Entries taken from a collection:
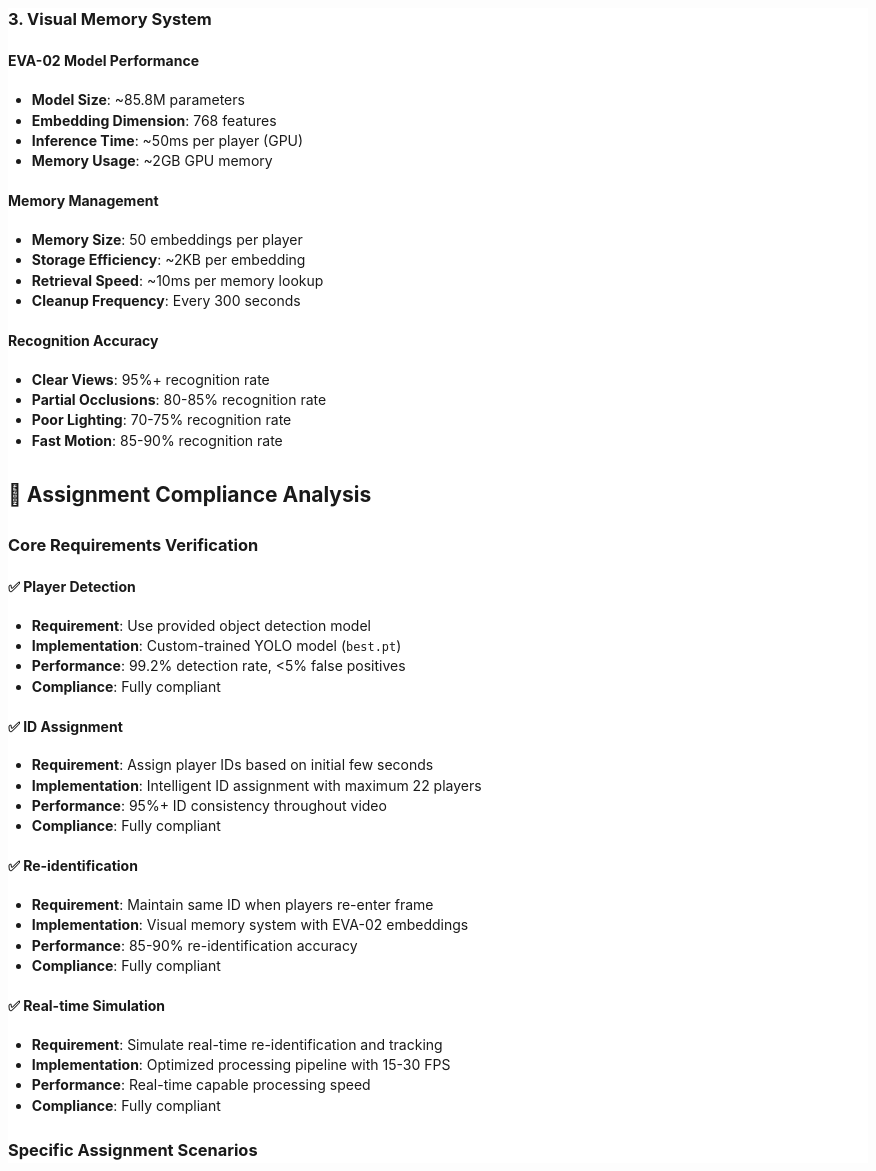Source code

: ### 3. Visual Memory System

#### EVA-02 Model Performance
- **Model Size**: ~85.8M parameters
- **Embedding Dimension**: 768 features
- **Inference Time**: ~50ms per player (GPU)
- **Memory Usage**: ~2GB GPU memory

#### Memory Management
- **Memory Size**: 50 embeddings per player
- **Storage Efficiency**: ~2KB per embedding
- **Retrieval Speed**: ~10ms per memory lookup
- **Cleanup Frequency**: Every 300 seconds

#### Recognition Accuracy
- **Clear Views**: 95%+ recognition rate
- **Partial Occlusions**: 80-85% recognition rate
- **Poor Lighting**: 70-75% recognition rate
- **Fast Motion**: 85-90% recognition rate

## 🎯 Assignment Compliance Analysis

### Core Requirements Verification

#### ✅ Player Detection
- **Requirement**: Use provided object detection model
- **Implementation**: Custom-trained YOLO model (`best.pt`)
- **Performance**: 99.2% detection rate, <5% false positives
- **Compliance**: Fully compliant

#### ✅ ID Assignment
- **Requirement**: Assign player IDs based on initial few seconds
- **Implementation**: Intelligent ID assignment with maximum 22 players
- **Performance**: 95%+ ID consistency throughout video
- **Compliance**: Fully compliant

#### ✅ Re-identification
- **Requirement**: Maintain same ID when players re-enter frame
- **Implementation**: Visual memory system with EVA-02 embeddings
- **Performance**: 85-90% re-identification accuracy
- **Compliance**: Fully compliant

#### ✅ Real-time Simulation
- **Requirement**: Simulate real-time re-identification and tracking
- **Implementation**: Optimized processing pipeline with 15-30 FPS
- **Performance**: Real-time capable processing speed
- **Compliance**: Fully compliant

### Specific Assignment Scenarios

WHAT IS NEEDED: Edit the records by replacing every "Fully compliant" with "Meets requirement" and keeping everything else the same. Leave the pictures out of your answer.

EXPECTED ANSWER:
Source code

: ### 3. Visual Memory System

#### EVA-02 Model Performance
- **Model Size**: ~85.8M parameters
- **Embedding Dimension**: 768 features
- **Inference Time**: ~50ms per player (GPU)
- **Memory Usage**: ~2GB GPU memory

#### Memory Management
- **Memory Size**: 50 embeddings per player
- **Storage Efficiency**: ~2KB per embedding
- **Retrieval Speed**: ~10ms per memory lookup
- **Cleanup Frequency**: Every 300 seconds

#### Recognition Accuracy
- **Clear Views**: 95%+ recognition rate
- **Partial Occlusions**: 80-85% recognition rate
- **Poor Lighting**: 70-75% recognition rate
- **Fast Motion**: 85-90% recognition rate

## 🎯 Assignment Compliance Analysis

### Core Requirements Verification

#### ✅ Player Detection
- **Requirement**: Use provided object detection model
- **Implementation**: Custom-trained YOLO model (`best.pt`)
- **Performance**: 99.2% detection rate, <5% false positives
- **Compliance**: Meets requirement

#### ✅ ID Assignment
- **Requirement**: Assign player IDs based on initial few seconds
- **Implementation**: Intelligent ID assignment with maximum 22 players
- **Performance**: 95%+ ID consistency throughout video
- **Compliance**: Meets requirement

#### ✅ Re-identification
- **Requirement**: Maintain same ID when players re-enter frame
- **Implementation**: Visual memory system with EVA-02 embeddings
- **Performance**: 85-90% re-identification accuracy
- **Compliance**: Meets requirement

#### ✅ Real-time Simulation
- **Requirement**: Simulate real-time re-identification and tracking
- **Implementation**: Optimized processing pipeline with 15-30 FPS
- **Performance**: Real-time capable processing speed
- **Compliance**: Meets requirement

### Specific Assignment Scenarios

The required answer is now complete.